Glarner Landsgemeinde findet nach zweieinhalb Jahren wieder statt
Am Sonntag findet nach zweieinhalbjähriger coronabedingter Pause wieder eine Glarner Landsgemeinde statt. Die Stimmberechtigten erwartet ein Traktanden-Marathon.
Das Wichtigste in Kürze
- 2020 fiel der wichtigste Politikanlass des Glarnerlandes wegen der Pandemie ganz aus, dieses Jahr findet er mit viermonatiger Verspätung statt.
Die Glarnerinnen und Glarner müssen deshalb nicht nur die Geschäfte dieses Jahres bewältigen, sondern auch die des Vergangen.
Die Stimmberechtigten besammeln sich um 9.30 Uhr auf dem Zaunplatz in Glarus. 23 Wahl- und Sachthemen sollen sie im Ring anpacken. Das sind zwei bis dreimal so viele als üblich. Somit dürfte die Landsgemeinde die Längste seit vielen Jahren werden. Weil im Ring zudem Maskenpflicht gilt, könnte die Versammlung für viele zur Herausforderung werden.

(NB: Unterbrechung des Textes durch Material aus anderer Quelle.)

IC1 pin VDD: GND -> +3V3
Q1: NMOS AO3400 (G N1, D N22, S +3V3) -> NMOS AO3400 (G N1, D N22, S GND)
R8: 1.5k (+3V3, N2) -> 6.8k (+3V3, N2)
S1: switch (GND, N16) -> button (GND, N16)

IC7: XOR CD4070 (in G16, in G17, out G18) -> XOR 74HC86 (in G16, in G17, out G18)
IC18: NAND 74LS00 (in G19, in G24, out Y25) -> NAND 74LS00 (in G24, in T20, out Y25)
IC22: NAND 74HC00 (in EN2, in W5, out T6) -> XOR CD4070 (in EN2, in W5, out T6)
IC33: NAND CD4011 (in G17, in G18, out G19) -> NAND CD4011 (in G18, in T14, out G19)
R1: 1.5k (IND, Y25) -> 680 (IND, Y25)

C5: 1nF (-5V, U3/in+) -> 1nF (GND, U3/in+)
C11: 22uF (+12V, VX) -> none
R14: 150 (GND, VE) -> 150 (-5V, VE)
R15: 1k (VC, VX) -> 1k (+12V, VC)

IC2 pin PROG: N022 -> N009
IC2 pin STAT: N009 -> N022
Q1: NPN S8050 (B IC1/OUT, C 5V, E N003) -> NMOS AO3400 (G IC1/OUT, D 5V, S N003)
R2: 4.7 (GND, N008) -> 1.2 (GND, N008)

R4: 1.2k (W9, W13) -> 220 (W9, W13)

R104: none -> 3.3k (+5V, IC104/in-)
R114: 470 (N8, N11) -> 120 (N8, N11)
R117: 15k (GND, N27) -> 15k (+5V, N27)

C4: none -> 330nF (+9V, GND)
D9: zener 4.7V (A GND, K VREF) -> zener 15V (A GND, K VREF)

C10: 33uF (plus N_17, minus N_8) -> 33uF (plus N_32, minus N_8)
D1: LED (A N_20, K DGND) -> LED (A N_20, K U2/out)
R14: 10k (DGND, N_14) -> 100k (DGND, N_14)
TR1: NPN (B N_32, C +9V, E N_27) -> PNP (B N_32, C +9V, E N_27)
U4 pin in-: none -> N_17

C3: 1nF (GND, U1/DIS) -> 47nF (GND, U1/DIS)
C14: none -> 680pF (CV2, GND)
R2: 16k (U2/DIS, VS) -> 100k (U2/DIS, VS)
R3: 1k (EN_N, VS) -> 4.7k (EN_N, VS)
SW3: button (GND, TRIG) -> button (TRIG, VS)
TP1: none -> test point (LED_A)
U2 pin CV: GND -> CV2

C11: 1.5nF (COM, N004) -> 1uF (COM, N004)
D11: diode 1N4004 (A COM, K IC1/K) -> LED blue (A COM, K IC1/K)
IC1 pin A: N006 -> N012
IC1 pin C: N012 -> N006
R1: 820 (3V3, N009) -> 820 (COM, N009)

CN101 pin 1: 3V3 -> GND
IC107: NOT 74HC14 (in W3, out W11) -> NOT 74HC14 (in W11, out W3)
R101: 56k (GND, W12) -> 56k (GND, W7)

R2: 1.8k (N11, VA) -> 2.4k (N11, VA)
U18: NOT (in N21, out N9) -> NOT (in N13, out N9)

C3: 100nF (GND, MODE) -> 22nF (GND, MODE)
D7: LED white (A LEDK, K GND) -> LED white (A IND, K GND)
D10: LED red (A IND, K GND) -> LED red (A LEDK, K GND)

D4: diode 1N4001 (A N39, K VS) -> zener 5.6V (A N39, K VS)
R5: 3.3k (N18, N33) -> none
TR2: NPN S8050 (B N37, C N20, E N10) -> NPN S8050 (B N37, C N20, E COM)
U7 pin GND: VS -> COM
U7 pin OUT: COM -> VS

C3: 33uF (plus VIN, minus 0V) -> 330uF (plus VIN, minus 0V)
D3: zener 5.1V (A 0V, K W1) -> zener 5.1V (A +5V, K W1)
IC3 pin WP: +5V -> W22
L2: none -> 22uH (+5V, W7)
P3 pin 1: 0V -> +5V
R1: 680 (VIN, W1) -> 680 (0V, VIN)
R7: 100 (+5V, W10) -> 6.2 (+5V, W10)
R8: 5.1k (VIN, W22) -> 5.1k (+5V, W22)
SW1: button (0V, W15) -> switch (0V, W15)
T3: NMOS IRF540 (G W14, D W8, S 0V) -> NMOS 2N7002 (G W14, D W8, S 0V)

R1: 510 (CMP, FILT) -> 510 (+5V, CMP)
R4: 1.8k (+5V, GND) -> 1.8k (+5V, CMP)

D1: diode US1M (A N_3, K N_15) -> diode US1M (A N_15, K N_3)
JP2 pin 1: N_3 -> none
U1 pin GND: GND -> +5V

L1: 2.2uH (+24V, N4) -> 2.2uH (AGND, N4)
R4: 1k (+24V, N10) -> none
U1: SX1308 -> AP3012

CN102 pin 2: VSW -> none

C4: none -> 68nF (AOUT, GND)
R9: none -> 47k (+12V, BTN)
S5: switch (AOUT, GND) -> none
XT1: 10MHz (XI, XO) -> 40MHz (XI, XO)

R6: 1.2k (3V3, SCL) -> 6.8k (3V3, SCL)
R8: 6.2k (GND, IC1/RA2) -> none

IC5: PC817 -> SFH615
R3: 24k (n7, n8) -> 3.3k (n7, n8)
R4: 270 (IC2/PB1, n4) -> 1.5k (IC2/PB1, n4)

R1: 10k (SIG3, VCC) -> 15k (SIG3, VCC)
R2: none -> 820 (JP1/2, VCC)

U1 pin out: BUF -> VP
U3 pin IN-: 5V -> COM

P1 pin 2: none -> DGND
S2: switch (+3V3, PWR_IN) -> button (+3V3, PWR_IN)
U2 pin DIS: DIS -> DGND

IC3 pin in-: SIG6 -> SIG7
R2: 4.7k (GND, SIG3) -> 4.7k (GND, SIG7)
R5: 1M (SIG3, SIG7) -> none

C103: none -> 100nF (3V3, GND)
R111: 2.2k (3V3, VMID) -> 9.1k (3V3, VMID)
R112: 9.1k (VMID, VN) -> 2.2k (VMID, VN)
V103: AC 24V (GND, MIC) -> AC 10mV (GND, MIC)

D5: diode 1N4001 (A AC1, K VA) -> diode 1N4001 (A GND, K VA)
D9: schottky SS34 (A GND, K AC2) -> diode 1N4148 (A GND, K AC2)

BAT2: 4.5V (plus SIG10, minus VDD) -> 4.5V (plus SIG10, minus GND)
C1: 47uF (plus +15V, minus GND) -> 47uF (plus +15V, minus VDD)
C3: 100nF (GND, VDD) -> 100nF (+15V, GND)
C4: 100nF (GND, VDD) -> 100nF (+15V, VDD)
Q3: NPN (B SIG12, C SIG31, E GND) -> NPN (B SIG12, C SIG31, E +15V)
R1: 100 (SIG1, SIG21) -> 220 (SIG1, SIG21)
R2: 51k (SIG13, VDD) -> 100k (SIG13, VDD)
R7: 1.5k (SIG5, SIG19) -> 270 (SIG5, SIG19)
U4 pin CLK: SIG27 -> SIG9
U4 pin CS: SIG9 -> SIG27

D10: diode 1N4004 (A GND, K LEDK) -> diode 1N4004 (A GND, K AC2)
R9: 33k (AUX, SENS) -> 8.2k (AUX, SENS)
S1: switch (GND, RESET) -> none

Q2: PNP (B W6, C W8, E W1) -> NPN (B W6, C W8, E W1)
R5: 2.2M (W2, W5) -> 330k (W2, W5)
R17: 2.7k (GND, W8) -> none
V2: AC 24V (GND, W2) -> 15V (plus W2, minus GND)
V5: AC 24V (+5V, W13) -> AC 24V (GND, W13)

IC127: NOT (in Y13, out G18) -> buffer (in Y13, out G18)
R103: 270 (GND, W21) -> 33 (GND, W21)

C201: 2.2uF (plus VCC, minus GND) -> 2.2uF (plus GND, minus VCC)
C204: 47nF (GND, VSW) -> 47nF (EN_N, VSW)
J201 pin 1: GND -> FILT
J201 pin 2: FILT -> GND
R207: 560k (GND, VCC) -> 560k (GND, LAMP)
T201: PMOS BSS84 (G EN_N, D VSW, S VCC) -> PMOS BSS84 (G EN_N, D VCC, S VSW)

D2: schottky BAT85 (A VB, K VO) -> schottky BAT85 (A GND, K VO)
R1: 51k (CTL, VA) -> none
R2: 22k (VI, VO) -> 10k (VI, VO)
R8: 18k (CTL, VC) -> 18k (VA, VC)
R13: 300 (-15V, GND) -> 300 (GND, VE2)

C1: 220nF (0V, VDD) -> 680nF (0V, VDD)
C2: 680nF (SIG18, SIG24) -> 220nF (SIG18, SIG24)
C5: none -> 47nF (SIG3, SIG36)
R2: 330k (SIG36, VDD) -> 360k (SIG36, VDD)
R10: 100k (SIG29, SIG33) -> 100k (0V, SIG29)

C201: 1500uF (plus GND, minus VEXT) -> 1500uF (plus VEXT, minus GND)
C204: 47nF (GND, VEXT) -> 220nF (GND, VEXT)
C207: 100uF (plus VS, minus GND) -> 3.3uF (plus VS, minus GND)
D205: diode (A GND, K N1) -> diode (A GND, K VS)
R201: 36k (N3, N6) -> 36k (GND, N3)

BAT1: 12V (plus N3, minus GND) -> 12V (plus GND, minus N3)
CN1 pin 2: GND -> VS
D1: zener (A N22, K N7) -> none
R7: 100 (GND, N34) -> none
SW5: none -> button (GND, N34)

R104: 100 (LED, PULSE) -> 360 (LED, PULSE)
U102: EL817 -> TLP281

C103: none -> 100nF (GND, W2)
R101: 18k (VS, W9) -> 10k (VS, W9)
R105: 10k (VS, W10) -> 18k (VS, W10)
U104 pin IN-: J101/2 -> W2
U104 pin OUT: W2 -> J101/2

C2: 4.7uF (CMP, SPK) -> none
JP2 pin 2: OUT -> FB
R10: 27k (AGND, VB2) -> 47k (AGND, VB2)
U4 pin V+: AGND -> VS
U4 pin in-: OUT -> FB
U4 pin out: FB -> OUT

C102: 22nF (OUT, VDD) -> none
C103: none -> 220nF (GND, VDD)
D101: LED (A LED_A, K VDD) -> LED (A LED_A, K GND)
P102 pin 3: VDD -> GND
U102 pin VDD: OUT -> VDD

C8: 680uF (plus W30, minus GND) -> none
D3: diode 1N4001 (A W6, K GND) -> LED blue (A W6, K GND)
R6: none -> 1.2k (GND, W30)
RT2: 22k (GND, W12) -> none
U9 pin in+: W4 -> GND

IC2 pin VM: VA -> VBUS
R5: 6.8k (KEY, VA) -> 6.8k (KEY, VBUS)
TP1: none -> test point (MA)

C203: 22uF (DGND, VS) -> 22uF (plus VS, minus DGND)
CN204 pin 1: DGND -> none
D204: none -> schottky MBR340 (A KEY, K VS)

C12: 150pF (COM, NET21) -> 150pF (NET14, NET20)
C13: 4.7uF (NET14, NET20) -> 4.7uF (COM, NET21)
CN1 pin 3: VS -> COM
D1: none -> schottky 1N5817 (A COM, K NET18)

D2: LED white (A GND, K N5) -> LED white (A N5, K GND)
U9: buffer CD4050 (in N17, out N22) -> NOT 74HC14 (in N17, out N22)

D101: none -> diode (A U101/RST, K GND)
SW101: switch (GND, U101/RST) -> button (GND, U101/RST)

Die Regierung hat deshalb eine Zeitlimite gesetzt. Sollten um 14 Uhr nur noch wenige Traktanden zur Beratung anstehen, werden die Verhandlungen mit den letzten dringenden Geschäften abgeschlossen. Die nicht dringlichen Traktanden werden auf nächstes Jahr verschoben.
Ist um 14 Uhr aber eine grössere Anzahl von Geschäften nicht erledigt, wird schon eine Woche später eine zweite Landsgemeinde abgehalten. Die Regelung soll sicherstellen, dass die Geschäfte trotz ihrer grossen Zahl nicht unter Zeitdruck verhandelt werden.
Maskenpflicht und die Option einer zweiten Landsgemeinde sind nicht die einzigen Besonderheiten der diesjährigen Versammlung. Mehrere Geschäfte müssen nachverhandelt werden. Sie wurden 2020 wegen ihrer Dringlichkeit vom Parlament, dem Landrat, erlassen, anstatt von der - ausgefallenen - Landsgemeinde und müssen nun bestätigt werden.
Es geht dabei etwa um den Steuerfuss 2021 oder die Wahl von Regierungsrätin Marianne Lienhard zur Frau Landammann (SVP) und die von Regierungsrat Benjamin Mühlemann (FDP) als ihrem Stellvertreter.
Weiter muss die Landsgemeinde über Massnahmen befinden, welche der Regierungsrat per Notverordnungsrecht traf. Es handelt sich insbesondere um ein Corona-Hilfspaket für die Wirtschaft von 40 Millionen Franken.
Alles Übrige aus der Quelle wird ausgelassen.